Este proyecto de actualización de la Guía se ha proyectado por fases siguiendo el proceso natural del aprovisionamiento público: la planificación, la preparación, el diseño de la licitación, la adjudicación, la ejecución y la evaluación.

El pasado viernes publicamos un documento con el que concluimos el análisis de la primera fase y que recoge las recomendaciones generales sobre cómo abordar el proceso de planificación de las compras públicas como herramienta para fomentar la competencia y la eficiencia (nota de prensa y entrada en el blog).
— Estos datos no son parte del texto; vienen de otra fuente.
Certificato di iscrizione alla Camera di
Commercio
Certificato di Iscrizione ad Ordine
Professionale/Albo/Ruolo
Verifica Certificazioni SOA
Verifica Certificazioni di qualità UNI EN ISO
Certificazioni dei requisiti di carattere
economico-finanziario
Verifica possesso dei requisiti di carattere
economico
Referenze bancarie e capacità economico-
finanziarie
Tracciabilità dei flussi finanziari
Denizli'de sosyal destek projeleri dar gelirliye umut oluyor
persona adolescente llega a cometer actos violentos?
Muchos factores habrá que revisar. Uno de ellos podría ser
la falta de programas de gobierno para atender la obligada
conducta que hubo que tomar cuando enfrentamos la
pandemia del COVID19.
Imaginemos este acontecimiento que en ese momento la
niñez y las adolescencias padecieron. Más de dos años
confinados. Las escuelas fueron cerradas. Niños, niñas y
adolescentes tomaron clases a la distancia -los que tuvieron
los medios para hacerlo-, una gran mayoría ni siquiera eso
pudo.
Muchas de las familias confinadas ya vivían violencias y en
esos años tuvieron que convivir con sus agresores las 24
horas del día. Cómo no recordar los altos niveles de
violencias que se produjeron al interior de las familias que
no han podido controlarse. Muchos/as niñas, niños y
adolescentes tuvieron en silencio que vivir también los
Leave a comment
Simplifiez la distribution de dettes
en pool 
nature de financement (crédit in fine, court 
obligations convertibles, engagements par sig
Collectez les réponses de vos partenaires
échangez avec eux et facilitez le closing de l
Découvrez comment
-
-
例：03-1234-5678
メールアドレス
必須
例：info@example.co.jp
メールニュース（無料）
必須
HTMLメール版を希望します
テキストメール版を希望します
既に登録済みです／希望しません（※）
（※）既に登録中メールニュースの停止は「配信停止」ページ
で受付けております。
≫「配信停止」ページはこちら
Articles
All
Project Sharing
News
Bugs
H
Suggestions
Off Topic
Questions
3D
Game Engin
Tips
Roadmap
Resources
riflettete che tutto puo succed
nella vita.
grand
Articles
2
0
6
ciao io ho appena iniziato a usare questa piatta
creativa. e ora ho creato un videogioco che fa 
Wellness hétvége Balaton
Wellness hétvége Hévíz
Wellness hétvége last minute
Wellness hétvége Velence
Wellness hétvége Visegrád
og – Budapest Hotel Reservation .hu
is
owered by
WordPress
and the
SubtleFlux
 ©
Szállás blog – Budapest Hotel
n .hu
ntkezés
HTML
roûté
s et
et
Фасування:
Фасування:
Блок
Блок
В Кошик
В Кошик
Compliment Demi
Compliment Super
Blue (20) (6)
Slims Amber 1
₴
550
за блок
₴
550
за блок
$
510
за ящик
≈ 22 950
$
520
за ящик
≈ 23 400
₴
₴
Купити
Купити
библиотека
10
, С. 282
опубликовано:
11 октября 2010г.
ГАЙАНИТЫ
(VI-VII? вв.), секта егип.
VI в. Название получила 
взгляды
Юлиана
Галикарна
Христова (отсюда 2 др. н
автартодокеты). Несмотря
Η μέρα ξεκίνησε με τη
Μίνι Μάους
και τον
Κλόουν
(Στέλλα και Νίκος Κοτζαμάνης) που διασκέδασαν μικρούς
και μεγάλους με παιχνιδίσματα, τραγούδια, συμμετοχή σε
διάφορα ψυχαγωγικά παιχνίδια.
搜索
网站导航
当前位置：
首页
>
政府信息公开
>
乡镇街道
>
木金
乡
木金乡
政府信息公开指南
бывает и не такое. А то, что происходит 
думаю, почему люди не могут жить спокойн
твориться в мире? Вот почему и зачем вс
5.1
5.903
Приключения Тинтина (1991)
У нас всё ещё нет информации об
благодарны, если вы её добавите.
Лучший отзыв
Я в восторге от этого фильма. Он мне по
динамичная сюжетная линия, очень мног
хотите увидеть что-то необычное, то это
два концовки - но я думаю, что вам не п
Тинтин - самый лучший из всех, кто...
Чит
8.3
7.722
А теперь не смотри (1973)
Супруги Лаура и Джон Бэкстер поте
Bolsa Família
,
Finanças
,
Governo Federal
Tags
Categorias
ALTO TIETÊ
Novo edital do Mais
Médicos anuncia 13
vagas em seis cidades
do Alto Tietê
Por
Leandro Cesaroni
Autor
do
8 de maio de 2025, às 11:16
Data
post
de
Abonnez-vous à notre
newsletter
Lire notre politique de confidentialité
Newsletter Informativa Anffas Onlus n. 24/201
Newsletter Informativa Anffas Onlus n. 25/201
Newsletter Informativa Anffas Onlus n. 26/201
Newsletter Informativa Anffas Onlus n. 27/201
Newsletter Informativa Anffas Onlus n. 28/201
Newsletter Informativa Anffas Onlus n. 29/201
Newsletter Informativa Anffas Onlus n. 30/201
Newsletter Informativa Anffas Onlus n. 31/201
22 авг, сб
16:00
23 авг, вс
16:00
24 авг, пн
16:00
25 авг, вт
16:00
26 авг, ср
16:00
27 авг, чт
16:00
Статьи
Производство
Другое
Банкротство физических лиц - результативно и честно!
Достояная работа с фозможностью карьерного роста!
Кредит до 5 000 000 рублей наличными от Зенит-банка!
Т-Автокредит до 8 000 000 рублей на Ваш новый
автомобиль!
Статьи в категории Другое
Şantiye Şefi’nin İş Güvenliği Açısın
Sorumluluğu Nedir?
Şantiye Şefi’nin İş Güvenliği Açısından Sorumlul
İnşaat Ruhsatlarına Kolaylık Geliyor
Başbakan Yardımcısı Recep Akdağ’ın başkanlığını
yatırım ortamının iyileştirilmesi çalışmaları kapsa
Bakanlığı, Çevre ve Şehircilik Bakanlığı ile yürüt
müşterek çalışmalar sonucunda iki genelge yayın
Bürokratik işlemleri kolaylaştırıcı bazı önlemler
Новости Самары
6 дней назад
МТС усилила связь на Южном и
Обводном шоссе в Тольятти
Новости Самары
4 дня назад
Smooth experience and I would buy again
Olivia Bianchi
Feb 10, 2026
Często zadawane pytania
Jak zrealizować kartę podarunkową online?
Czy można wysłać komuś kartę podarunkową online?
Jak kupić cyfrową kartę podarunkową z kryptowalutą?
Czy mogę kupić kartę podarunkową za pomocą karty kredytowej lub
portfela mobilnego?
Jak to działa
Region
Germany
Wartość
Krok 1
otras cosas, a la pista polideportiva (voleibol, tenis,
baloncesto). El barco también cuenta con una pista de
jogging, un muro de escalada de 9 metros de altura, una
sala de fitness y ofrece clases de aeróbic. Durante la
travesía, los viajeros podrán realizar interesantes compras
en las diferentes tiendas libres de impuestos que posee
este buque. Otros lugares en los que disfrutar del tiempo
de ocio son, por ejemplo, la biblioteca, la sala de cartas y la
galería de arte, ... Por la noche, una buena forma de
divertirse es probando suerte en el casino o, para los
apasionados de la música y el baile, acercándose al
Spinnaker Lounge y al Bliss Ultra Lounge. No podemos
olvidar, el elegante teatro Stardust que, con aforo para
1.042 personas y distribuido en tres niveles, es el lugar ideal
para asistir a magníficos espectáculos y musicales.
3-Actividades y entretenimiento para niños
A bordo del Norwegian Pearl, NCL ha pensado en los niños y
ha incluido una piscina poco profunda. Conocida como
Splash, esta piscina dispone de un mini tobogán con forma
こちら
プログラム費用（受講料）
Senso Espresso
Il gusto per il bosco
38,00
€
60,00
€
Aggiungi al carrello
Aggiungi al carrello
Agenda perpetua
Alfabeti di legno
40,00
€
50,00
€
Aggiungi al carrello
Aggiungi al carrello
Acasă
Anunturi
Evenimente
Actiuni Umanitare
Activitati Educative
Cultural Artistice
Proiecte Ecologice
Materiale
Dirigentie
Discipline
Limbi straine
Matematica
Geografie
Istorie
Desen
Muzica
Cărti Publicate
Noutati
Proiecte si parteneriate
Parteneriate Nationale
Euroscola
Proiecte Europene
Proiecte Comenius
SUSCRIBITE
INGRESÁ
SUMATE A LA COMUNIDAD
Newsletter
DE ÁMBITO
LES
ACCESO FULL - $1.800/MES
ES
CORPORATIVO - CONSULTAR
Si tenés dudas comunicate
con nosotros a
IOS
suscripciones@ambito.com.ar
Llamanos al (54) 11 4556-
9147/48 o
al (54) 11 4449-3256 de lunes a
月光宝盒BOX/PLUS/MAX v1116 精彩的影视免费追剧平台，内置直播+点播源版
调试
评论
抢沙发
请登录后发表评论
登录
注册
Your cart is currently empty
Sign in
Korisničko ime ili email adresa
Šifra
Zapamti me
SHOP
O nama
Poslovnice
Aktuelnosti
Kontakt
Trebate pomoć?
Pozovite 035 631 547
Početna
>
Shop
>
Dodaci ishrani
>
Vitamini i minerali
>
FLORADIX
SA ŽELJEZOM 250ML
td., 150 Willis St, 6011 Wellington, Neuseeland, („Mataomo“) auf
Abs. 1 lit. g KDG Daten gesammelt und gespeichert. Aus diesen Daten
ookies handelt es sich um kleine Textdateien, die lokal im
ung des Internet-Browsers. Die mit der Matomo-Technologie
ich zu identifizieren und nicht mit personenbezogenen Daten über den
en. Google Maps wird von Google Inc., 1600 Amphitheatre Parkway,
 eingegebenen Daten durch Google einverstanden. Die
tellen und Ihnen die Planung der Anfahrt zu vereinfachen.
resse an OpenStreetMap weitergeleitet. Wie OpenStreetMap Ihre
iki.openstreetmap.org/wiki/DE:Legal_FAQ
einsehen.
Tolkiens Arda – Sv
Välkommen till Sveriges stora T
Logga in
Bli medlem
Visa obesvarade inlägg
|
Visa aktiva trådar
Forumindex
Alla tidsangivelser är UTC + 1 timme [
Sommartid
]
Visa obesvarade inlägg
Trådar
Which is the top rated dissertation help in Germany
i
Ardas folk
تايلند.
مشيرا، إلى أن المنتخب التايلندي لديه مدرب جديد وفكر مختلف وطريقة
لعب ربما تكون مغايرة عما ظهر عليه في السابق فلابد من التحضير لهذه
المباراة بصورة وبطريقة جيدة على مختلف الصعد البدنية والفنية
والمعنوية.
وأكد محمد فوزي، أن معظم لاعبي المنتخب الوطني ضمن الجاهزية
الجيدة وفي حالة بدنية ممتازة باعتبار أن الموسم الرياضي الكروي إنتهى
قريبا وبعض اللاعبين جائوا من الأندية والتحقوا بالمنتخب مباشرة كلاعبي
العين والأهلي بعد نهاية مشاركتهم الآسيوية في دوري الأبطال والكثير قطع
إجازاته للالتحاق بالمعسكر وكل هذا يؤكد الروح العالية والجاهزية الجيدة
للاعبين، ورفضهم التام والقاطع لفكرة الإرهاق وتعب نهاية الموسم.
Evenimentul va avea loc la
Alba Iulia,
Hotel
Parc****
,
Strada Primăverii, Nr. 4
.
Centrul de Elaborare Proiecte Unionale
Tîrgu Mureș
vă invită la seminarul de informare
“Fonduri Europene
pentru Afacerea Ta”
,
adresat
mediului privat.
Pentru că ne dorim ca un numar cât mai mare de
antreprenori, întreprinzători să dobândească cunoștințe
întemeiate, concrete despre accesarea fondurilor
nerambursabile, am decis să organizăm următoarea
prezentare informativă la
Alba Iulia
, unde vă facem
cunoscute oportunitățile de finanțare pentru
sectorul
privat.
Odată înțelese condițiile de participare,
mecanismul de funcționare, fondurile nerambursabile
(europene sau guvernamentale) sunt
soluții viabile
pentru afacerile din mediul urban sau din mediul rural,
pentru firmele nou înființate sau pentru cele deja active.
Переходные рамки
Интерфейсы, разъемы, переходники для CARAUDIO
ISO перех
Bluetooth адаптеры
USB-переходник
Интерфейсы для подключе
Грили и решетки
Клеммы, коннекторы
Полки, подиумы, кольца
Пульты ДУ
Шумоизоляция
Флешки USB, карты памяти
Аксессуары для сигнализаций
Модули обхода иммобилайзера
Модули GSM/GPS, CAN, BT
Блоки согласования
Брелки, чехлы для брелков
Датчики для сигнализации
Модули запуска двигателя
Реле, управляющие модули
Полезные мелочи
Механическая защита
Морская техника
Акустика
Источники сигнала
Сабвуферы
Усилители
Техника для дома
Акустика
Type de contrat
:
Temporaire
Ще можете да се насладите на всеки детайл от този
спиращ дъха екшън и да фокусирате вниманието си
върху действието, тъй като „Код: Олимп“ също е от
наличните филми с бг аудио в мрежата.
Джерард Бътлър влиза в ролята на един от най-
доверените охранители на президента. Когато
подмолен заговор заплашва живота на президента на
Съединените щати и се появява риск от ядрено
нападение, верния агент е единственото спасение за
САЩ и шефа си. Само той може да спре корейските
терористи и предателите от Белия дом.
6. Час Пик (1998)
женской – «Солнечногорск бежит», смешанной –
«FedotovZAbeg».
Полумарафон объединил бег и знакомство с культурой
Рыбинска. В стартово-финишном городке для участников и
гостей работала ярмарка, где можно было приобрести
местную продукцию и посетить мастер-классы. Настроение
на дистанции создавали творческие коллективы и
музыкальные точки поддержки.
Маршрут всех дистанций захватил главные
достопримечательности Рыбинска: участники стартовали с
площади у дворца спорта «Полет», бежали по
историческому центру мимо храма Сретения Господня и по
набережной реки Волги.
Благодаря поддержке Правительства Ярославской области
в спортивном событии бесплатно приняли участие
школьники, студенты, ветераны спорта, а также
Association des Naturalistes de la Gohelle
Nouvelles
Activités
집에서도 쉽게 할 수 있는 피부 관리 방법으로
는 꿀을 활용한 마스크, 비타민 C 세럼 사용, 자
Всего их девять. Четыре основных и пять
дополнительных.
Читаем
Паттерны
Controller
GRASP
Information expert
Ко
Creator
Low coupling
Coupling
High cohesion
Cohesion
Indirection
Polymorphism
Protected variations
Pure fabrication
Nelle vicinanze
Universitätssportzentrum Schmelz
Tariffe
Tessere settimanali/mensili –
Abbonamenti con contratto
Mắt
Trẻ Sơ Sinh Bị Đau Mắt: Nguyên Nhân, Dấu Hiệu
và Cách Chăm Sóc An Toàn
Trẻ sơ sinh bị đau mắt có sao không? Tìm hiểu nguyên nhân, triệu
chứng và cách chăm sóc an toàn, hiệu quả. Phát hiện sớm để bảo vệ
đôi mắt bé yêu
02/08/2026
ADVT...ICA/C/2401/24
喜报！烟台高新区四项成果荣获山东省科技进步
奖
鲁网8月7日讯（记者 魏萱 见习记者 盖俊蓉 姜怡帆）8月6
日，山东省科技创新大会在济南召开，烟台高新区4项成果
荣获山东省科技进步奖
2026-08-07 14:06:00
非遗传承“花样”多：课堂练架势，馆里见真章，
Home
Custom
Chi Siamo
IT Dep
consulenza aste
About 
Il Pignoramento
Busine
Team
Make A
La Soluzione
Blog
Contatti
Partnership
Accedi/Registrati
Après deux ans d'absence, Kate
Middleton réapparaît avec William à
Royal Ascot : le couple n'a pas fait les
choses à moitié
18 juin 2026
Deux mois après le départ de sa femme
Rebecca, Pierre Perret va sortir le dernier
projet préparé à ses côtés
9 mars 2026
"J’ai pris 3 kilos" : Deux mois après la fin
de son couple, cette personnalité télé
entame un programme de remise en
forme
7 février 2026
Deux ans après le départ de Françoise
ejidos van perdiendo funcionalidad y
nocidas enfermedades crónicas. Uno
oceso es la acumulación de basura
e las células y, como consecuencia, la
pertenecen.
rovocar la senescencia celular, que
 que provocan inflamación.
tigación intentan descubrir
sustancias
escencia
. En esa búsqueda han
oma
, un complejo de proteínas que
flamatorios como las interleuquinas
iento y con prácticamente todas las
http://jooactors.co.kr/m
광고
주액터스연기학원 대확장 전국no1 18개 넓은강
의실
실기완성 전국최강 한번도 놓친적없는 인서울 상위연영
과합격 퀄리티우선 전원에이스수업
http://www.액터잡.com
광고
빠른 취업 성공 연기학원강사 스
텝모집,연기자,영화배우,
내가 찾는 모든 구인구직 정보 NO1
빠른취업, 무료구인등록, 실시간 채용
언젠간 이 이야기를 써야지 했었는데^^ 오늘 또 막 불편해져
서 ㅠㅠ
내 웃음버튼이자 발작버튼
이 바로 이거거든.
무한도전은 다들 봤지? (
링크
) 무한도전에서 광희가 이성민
La CNMC insiste en la importancia planificar más y mejor debido a su influencia determinante para la realización de compras a través de procedimientos abiertos y competitivos.

Para el estudio y análisis de la actividad planificadora de las entidades públicas contratantes, hemos tomado como base las contribuciones a la consulta pública (en este enlace se pueden consultar las respuestas agregadas), las conclusiones de la jornada de debate organizada por la CNMC (el resumen de la misma puede consultarse en este post) así como el documento preliminar de trabajo que elaboramos como punto de partida -“La planificación como herramienta para impulsar la competencia y la eficiencia en el aprovisionamiento público”-.

Más de 60 contribuciones

Interesa especialmente la información recibida gracias a las 63 contribuciones a la consulta pública de los principales colectivos afectados por la planifiacion (sector público, empresa privada y expertos independientes o academia). El cuestionario sometido a consulta se dividió en tres bloques. A continuación, destacamos las principales conclusiones de las valoraciones recibidas:

  • Diagnóstico de la planificación: en términos generales los encuestados coinciden al considerar que la planificación de la actividad contractual no se realiza habitualmente por parte de los órganos de contratación (1,6 sobre 5), a pesar del fuerte consenso en su utilidad para controlar el gasto, evitar desviaciones y adoptar mejores decisiones (4,9 sobre 5).
  • Proceso de Planificación: existe un consenso generalizado en cuestiones como la necesidad de implantar un procedimiento interno de recogida de información para conocer las necesidades a satisfacer (4,6 sobre 5) o que se prioricen y clasifiquen dichas necesidades (4,4 sobre 5). Sin embargo, no hay postura unánime en relación con la implantación tanto de sanciones (3,3 sobre 5) como de incentivos por el cumplimento, o no, de la planificación establecida (3,7 sobre 5).
  • Impacto de la Planificación en la Competencia: los encuestados tienden a mostrarse de acuerdo en que una planificación adecuada de la actividad contractual evita que necesidades recurrentes y permanentes se liciten mediante procedimientos que limitan la concurrencia y la publicidad (4,5 sobre 5). Además, destaca la baja percepción de que una excesiva transparencia de la programación de las compras pueda elevar el riesgo de colusión en los procesos de licitación (2,3 sobre 5), especialmente entre las entidades sin ánimo de lucro (1,1 sobre 5) y las empresas privadas (1,2 sobre 5) que han contribuido a la consulta pública.